Tracing the horizon of tetragonal-to-monoclinic distortion in pressurized trilayer nickelate La4Ni3O10

Abstract

The crux of understanding the superconducting mechanism in pressurized Ruddlesden-Popper nickelates hinges on elucidating their structural phases. Under ambient conditions, the trilayer nickelate La4Ni3O10 stabilizes in a twinned monoclinic structure with space group P21/c. Upon heating, it undergoes a structural transition to the tetragonal I4/mmm phase at Ts ~ 1030 K, while a second transition associated with the onset of density-weave (DW) ordering emerges upon cooling below TDW ~ 135 K. Here from pressure-temperature x-ray diffraction on high quality flux-grown single crystals we unequivocally demonstrate a direct tetragonal-to-monoclinic transition with no trace of intermediate orthorhombic Bmab phase. Ab initio density-functional theory calculations as a function of pressure fully corroborate the experimental observations. The transition unfolds as a 2-fold superstructure due to the emergence of commensurate superlattice reflections and can be progressively suppressed from 1030 K down to 20 K under 14 GPa. No discernible structural distortions associated with DW ordering are detected down to 20 K at ambient pressure. This is in contrast to Raman measurements that reveal the appearance of additional phonon modes below 130 K, implying a further reduction in symmetry from monoclinic P21/c and thus indicating the presence of a third structural phase associated with the DW ordering in La4Ni3O10.

Figures (6)

• Figure 1: Pressure-temperature phase diagram illustrating the tetragonal-to-monoclinic structural transition.

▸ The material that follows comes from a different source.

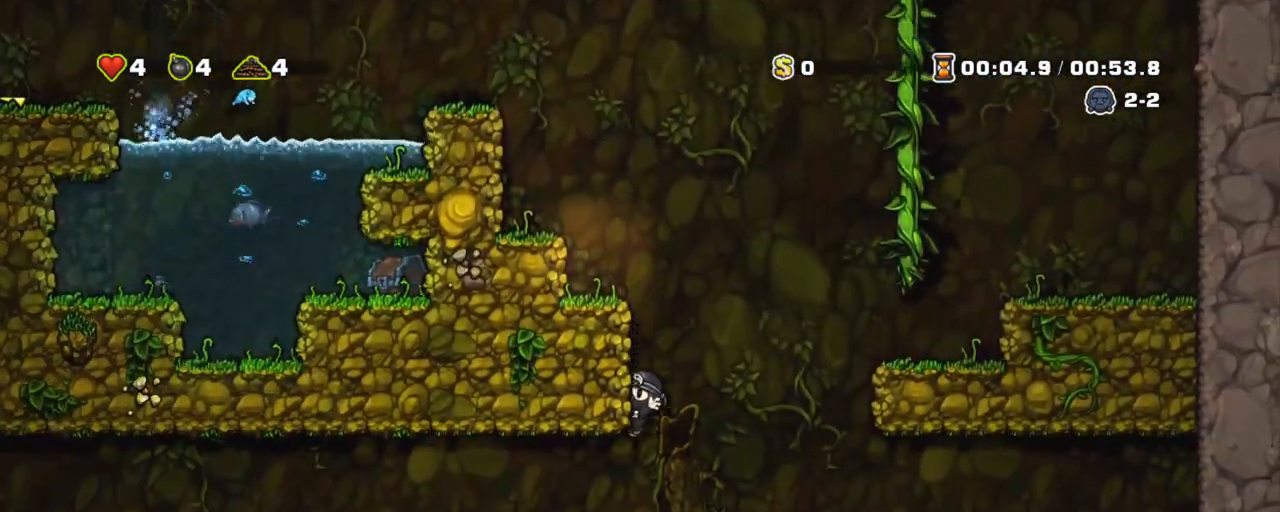
{"keys": ["shift"], "events": [[300, "down", "up"]]}
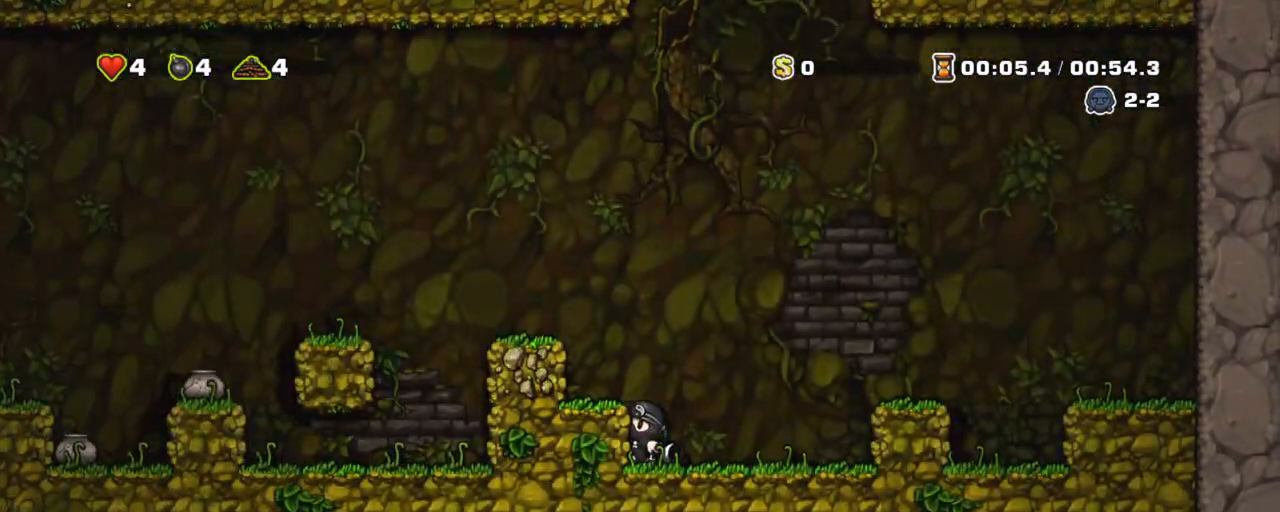
{"keys": ["shift", "z"], "events": [[33, "z", "down"], [134, "left", "down"], [217, "z", "up"], [267, "left", "up"], [451, "z", "down"]]}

Dashed line serving as a visual guide to indicate the linear suppression and signifies the phase boundary between 4/$mmm$ and 2/$m$ symmetries. The present result of XRD above 1000 K closely matches the work done in the past nagell2017aSong2020a. Our complementary $ab$-initio calculations predict a critical pressure point $P_c$$\approx$ 16 GPa at 0 K, in good agreement with experimental observations, thereby reinforcing its validity. Bragg reflections at room temperature and at 80 K are also shown to illustrate their evolution from $4/mmm$ to $2/m$. Upon entering the monoclinic phase they tend to broaden and become anisotropic.

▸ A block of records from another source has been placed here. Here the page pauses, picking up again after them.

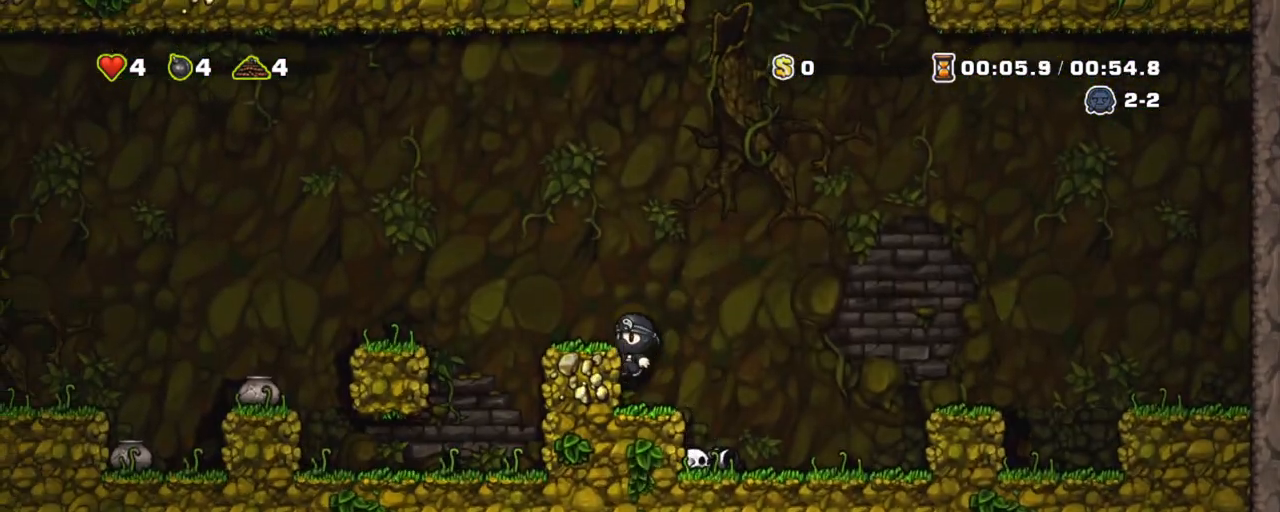
{"keys": ["left", "shift"], "events": [[50, "left", "down"], [100, "z", "up"], [283, "z", "down"], [333, "z", "up"]]}
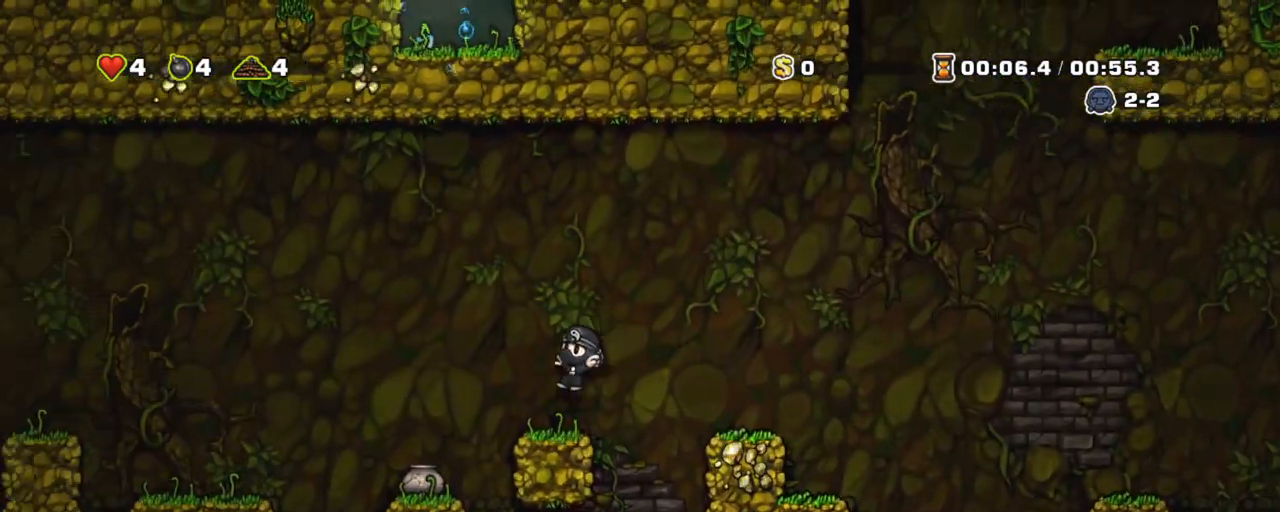
{"keys": ["left", "shift"], "events": [[300, "z", "down"], [384, "z", "up"]]}
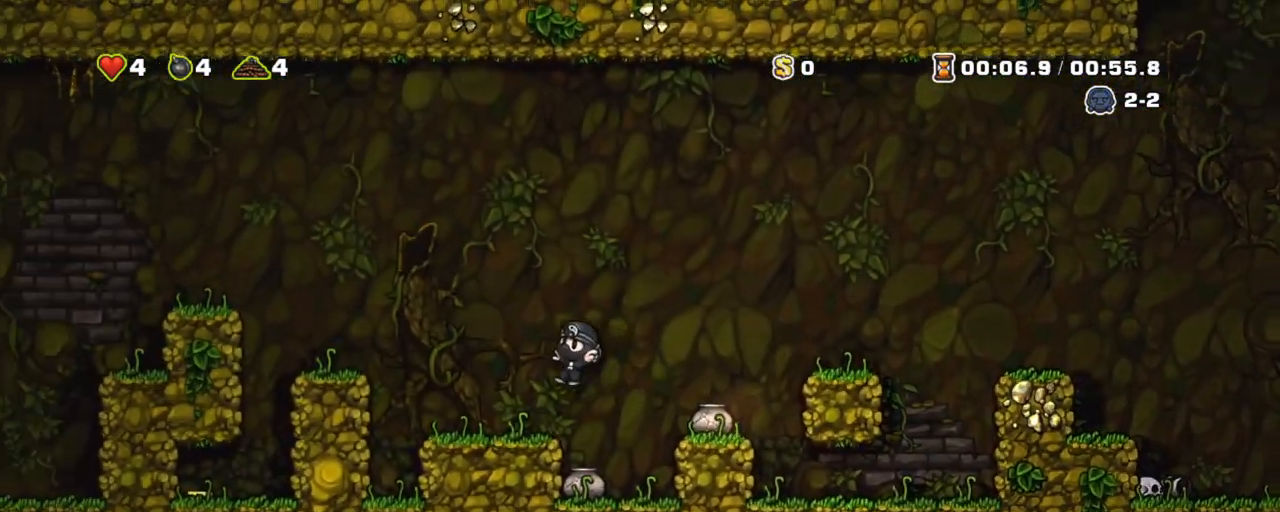
{"keys": ["shift"], "events": [[83, "left", "up"], [166, "left", "down"], [216, "z", "down"], [367, "z", "up"], [400, "left", "up"]]}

• Figure 2: (a). Reconstructed reciprocal layer showing specific reflections indexed in non-standard settings in the $hk0$ plane at 300, 80 and 20 K. At on the onset of the structural transition from $4/mmm$ to $2/m$, the reflection becomes broader and stretched and later splitting into two at lower temperatures 80 and 20 K, indicative of pseudo-merohedral twinning resulting from the monoclinic distortion of the lattice. (b). Excerpts of the $hhl$ plane where yellow circles indicate superlattice reflections at q = $(\frac{1}{2}, \frac{1}{2}, 0)$ when indexed on the HP (High Pressure) standard-lattice that corresponds to an $I$-centered pseudo-tetragonal lattice where $a$ = $b$$\approx$ 3.7 Å, $c$$\approx$ 27 Å. (c) Panels of the reciprocal layers of the $hk$-1 plane of the LP (Low Pressure) non-standard-lattice where $a$$\approx$ 5.41 Å, $b$$\approx$ 5.43 Å, $c$$\approx$ 27 Å and $\beta \neq 90^\circ$, showing presence of twinning due to weak diffraction spots indicated by yellow circles below 11.3 GPa. The lattice is $F4/mmm$ at 11.3 GPa and below that it reduces to $B2_1/a$.

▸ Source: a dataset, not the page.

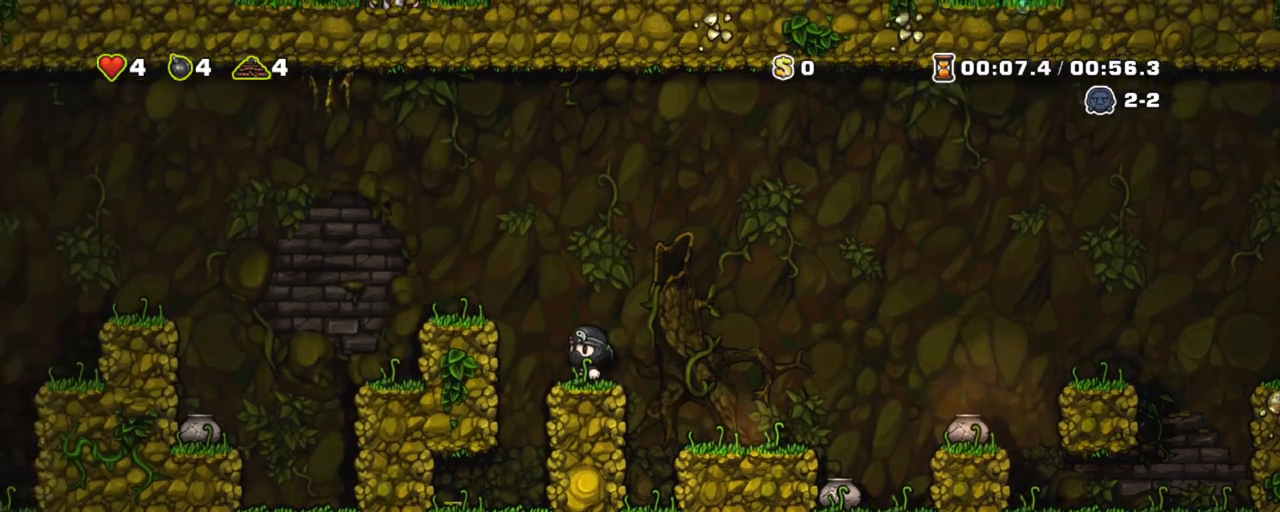
{"keys": ["left", "shift", "z"], "events": [[50, "left", "down"], [50, "z", "down"], [134, "z", "up"], [384, "z", "down"]]}
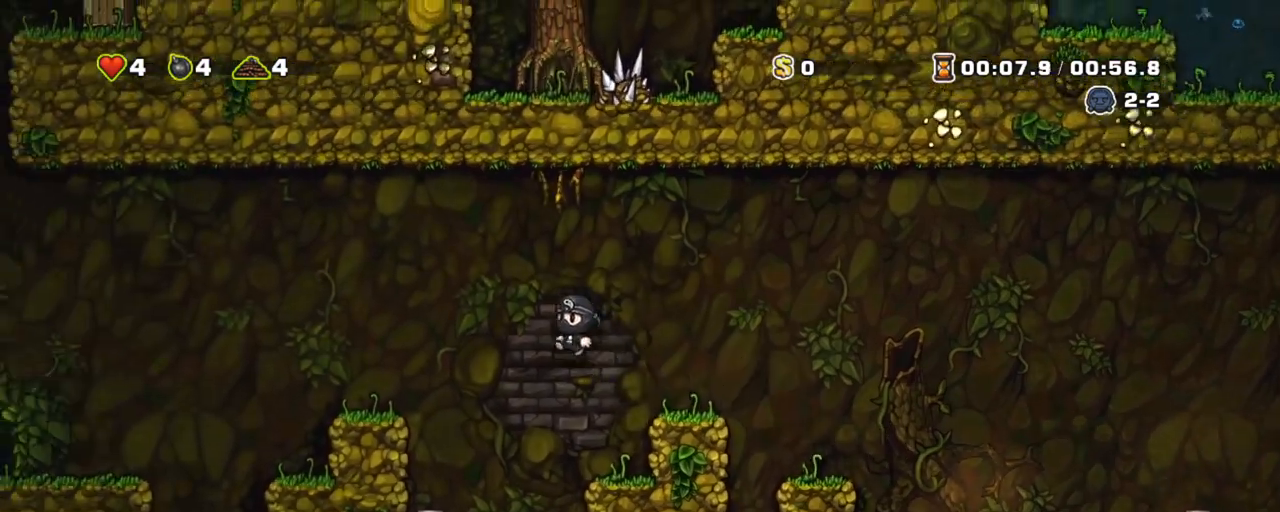
{"keys": ["left", "shift", "z"], "events": [[16, "z", "up"], [400, "z", "down"]]}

• Figure 3: Crystal structures of La$_4$Ni$_3$O$_{10}$. (a) The high pressure phase (15 GPa) at room temperature where the crystal structure is tetragonal. The $F4/mmm$ structure whose unit cell indicated by thick lines is superimposed onto the standard $I4/mmm$ structure to have a visual representation of the transformation between the two, where bond angle of Ni1-O2-Ni2 is 180$^\circ$. (b) Monoclinic phase at room temperature 6 GPa. Here the $B2_1/a$ structure (thick lines) has been drawn onto the standard $P2_1/c$ structure (thin lines) to show the transformation between the two visually, where bond angle of Ni1-O2-Ni2 is 171.1$^\circ$. The mathematics of the transformations are described in the SI la4ni3o10suppmat2025a. (c) Evolution of the octahedral tilt as a function of pressure at 300 and 80 K. Dashed lines are just a guide to the eye.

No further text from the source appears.